Lay out everything in the data from the line containing "Untuk nak tahu" down to the line containing "## Nak beli barang guna Bitcoin boleh?", both included, as a Markdown table with a Number column and a Content column, leaving out blank lines.

◆ Working data:
**********
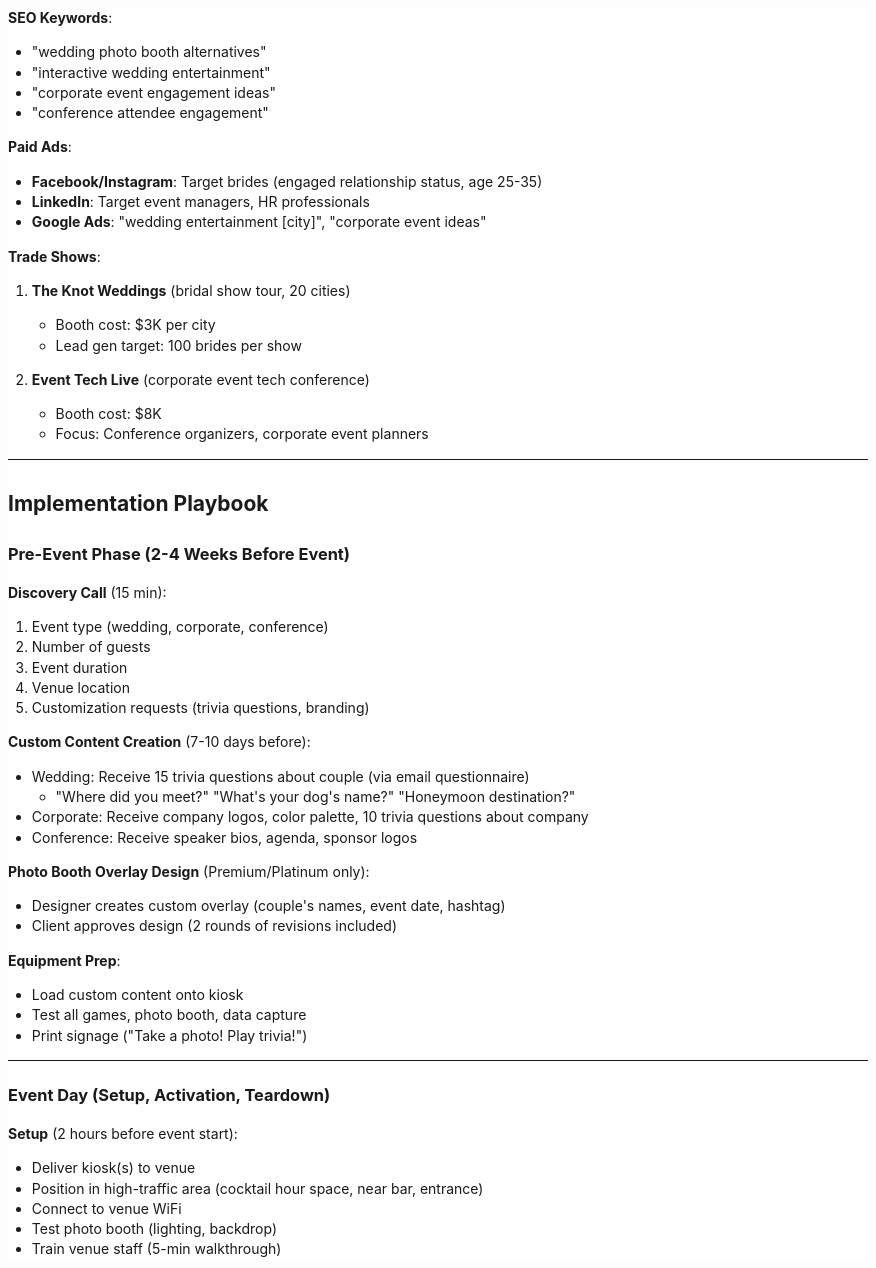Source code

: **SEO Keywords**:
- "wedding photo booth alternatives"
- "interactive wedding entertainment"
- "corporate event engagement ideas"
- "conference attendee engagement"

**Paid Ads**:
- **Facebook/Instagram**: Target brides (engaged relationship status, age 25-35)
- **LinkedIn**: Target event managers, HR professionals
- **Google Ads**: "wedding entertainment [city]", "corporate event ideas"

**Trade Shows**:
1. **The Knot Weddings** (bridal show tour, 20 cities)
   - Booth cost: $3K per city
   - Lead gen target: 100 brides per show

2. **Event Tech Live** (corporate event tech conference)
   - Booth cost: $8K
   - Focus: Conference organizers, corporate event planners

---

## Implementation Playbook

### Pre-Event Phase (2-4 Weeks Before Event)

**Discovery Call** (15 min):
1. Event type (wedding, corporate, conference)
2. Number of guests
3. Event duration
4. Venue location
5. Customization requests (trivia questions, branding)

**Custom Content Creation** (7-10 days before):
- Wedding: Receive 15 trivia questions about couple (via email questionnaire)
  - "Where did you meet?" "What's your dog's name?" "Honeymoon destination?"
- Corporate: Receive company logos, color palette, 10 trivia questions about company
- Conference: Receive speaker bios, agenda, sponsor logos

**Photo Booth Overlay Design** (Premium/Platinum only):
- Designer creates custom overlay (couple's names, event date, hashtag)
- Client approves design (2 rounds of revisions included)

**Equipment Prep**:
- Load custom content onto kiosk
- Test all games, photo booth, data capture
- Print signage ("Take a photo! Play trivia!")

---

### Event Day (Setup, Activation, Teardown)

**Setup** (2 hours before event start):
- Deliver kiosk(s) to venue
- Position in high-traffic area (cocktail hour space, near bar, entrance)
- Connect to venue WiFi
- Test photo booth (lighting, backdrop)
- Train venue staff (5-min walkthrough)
**********
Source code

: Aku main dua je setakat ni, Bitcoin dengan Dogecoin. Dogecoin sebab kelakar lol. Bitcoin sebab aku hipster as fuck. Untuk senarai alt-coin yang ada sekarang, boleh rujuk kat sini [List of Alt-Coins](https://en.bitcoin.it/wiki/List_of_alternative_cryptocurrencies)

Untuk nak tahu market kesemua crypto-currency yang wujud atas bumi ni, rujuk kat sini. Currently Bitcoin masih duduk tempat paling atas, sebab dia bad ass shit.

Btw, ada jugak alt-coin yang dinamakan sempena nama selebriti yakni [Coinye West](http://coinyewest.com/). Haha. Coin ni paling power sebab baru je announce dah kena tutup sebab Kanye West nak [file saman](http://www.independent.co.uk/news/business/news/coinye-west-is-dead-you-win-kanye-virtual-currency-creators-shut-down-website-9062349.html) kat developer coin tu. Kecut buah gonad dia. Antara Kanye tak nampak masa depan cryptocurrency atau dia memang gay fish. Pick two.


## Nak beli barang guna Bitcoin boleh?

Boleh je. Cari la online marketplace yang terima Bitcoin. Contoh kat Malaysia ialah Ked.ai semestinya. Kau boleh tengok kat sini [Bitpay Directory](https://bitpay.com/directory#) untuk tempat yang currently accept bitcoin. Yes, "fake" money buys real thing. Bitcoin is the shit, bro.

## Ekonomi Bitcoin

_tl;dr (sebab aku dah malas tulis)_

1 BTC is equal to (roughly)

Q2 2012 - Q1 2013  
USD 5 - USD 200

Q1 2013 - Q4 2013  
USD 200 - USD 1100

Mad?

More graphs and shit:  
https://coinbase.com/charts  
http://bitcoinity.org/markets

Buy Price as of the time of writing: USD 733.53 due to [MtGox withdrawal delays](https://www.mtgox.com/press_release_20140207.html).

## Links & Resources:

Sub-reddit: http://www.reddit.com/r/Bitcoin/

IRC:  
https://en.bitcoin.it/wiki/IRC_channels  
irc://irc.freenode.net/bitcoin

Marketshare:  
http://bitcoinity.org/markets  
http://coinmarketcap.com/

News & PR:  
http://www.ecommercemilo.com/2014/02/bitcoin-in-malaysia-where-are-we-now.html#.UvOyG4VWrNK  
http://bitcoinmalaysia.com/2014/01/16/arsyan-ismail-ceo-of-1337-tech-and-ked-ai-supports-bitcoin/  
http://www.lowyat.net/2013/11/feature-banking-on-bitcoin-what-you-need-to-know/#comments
**********
◆ Output of the task:
| Number | Content |
|---|---|
| 1 | Untuk nak tahu market kesemua crypto-currency yang wujud atas bumi ni, rujuk kat sini. Currently Bitcoin masih duduk tempat paling atas, sebab dia bad ass shit. |
| 2 | Btw, ada jugak alt-coin yang dinamakan sempena nama selebriti yakni [Coinye West](http://coinyewest.com/). Haha. Coin ni paling power sebab baru je announce dah kena tutup sebab Kanye West nak [file saman](http://www.independent.co.uk/news/business/news/coinye-west-is-dead-you-win-kanye-virtual-currency-creators-shut-down-website-9062349.html) kat developer coin tu. Kecut buah gonad dia. Antara Kanye tak nampak masa depan cryptocurrency atau dia memang gay fish. Pick two. |
| 3 | ## Nak beli barang guna Bitcoin boleh? |